» Exercise
Can you duplicate every one of the records below line for line, with no changes, and leave the pictures out?

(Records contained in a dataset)
+++
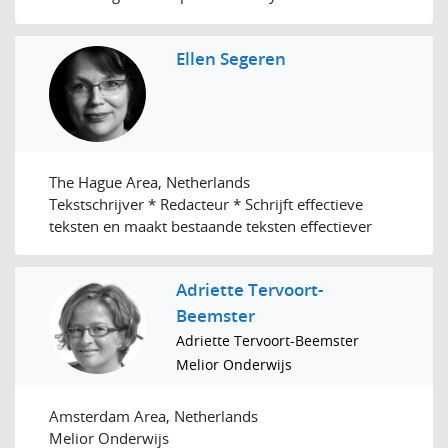
Ellen Segeren
The Hague Area, Netherlands
Tekstschrijver * Redacteur * Schrijft effectieve
teksten en maakt bestaande teksten effectiever
Adriette Tervoort-
Beemster
Adriette Tervoort-Beemster
Melior Onderwijs
Amsterdam Area, Netherlands
Melior Onderwijs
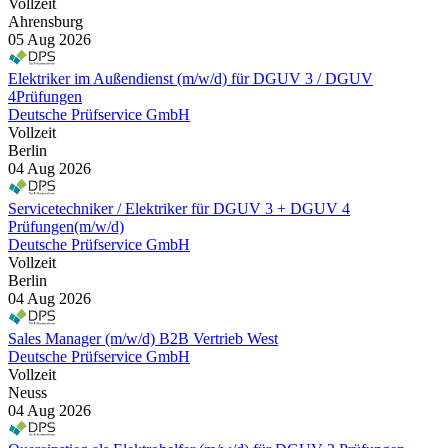
Vollzeit
Ahrensburg
05 Aug 2026
Elektriker im Außendienst (m/w/d) für DGUV 3 / DGUV
4Prüfungen
Deutsche Prüfservice GmbH
Vollzeit
Berlin
04 Aug 2026
Servicetechniker / Elektriker für DGUV 3 + DGUV 4
Prüfungen(m/w/d)
Deutsche Prüfservice GmbH
Vollzeit
Berlin
04 Aug 2026
Sales Manager (m/w/d) B2B Vertrieb West
Deutsche Prüfservice GmbH
Vollzeit
Neuss
04 Aug 2026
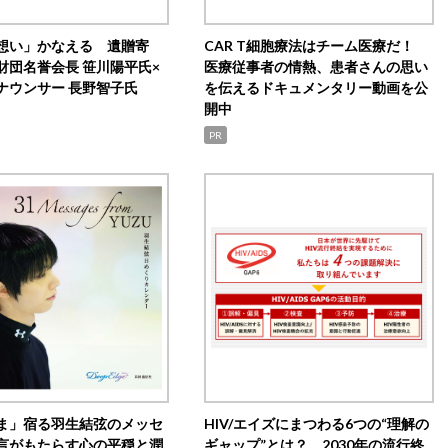
想い」かなえる 遺贈寄
CAR T細胞療法はチーム医療だ！
財団名誉会長 笹川陽平氏×
医療従事者の情熱、患者さんの思い
ナウンサー 長野智子氏
を伝えるドキュメンタリー動画を公
開中
PR
ま」宿る羽生結弦のメッセ
HIV/エイズにまつわる6つの“理解の
言がもたらす心の平穏と潤
ギャップ”とは？ 2030年の流行終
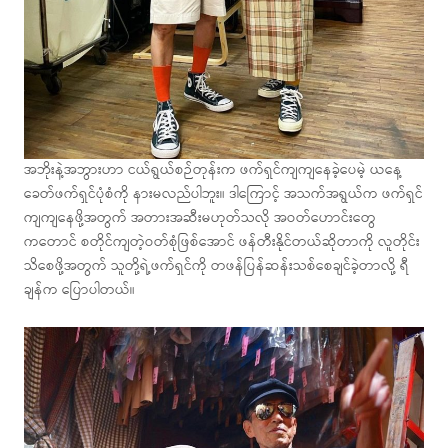
အဘိုးနဲ့အဘွားဟာ ငယ်ရွယ်စဉ်တုန်းက ဖက်ရှင်ကျကျနေခဲ့ပေမဲ့ ယနေ့
ခေတ်ဖက်ရှင်ပုံစံကို နားမလည်ပါဘူး။ ဒါကြောင့် အသက်အရွယ်က ဖက်ရှင်
ကျကျနေဖို့အတွက် အတားအဆီးမဟုတ်သလို အဝတ်ဟောင်းတွေ
ကတောင် စတိုင်ကျတဲ့ဝတ်စုံဖြစ်အောင် ဖန်တီးနိုင်တယ်ဆိုတာကို လူတိုင်း
သိစေဖို့အတွက် သူတို့ရဲ့ဖက်ရှင်ကို တဖန်ပြန်ဆန်းသစ်စေချင်ခဲ့တာလို့ ရီ
ချန်က ပြောပါတယ်။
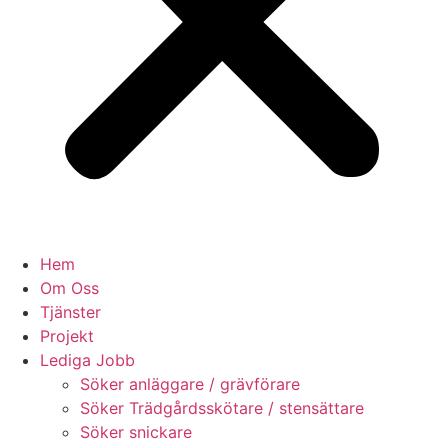
Hem
Om Oss
Tjänster
Projekt
Lediga Jobb
Söker anläggare / grävförare
Söker Trädgårdsskötare / stensättare
Söker snickare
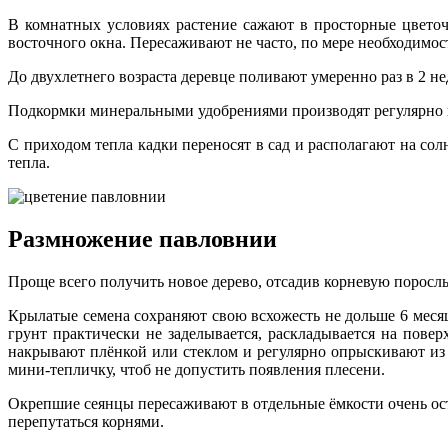
В комнатных условиях растение сажают в просторные цветоч
восточного окна. Пересаживают не часто, по мере необходимос
До двухлетнего возраста деревце поливают умеренно раз в 2 н
Подкормки минеральными удобрениями производят регулярно в 
С приходом тепла кадки переносят в сад и располагают на со
тепла.
Размножение павловнии
Проще всего получить новое дерево, отсадив корневую поросл
Крылатые семена сохраняют свою всхожесть не дольше 6 месяц
грунт практически не заделывается, раскладывается на пове
накрывают плёнкой или стеклом и регулярно опрыскивают из 
мини-тепличку, чтоб не допустить появления плесени.
Окрепшие сеянцы пересаживают в отдельные ёмкости очень ост
перепутаться корнями.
+++
» Reply to the exercise
Ellen Segeren
The Hague Area, Netherlands
Tekstschrijver * Redacteur * Schrijft effectieve
teksten en maakt bestaande teksten effectiever
Adriette Tervoort-
Beemster
Adriette Tervoort-Beemster
Melior Onderwijs
Amsterdam Area, Netherlands
Melior Onderwijs
Vollzeit
Ahrensburg
05 Aug 2026
Elektriker im Außendienst (m/w/d) für DGUV 3 / DGUV
4Prüfungen
Deutsche Prüfservice GmbH
Vollzeit
Berlin
04 Aug 2026
Servicetechniker / Elektriker für DGUV 3 + DGUV 4
Prüfungen(m/w/d)
Deutsche Prüfservice GmbH
Vollzeit
Berlin
04 Aug 2026
Sales Manager (m/w/d) B2B Vertrieb West
Deutsche Prüfservice GmbH
Vollzeit
Neuss
04 Aug 2026
想い」かなえる 遺贈寄
CAR T細胞療法はチーム医療だ！
財団名誉会長 笹川陽平氏×
医療従事者の情熱、患者さんの思い
ナウンサー 長野智子氏
を伝えるドキュメンタリー動画を公
開中
PR
ま」宿る羽生結弦のメッセ
HIV/エイズにまつわる6つの“理解の
言がもたらす心の平穏と潤
ギャップ”とは？ 2030年の流行終
အဘိုးနဲ့အဘွားဟာ ငယ်ရွယ်စဉ်တုန်းက ဖက်ရှင်ကျကျနေခဲ့ပေမဲ့ ယနေ့
ခေတ်ဖက်ရှင်ပုံစံကို နားမလည်ပါဘူး။ ဒါကြောင့် အသက်အရွယ်က ဖက်ရှင်
ကျကျနေဖို့အတွက် အတားအဆီးမဟုတ်သလို အဝတ်ဟောင်းတွေ
ကတောင် စတိုင်ကျတဲ့ဝတ်စုံဖြစ်အောင် ဖန်တီးနိုင်တယ်ဆိုတာကို လူတိုင်း
သိစေဖို့အတွက် သူတို့ရဲ့ဖက်ရှင်ကို တဖန်ပြန်ဆန်းသစ်စေချင်ခဲ့တာလို့ ရီ
ချန်က ပြောပါတယ်။
Hem
Om Oss
Tjänster
Projekt
Lediga Jobb
Söker anläggare / grävförare
Söker Trädgårdsskötare / stensättare
Söker snickare
В комнатных условиях растение сажают в просторные цветоч
восточного окна. Пересаживают не часто, по мере необходимос
До двухлетнего возраста деревце поливают умеренно раз в 2 н
Подкормки минеральными удобрениями производят регулярно в 
С приходом тепла кадки переносят в сад и располагают на со
тепла.
Размножение павловнии
Проще всего получить новое дерево, отсадив корневую поросл
Крылатые семена сохраняют свою всхожесть не дольше 6 месяц
грунт практически не заделывается, раскладывается на пове
накрывают плёнкой или стеклом и регулярно опрыскивают из 
мини-тепличку, чтоб не допустить появления плесени.
Окрепшие сеянцы пересаживают в отдельные ёмкости очень ост
перепутаться корнями.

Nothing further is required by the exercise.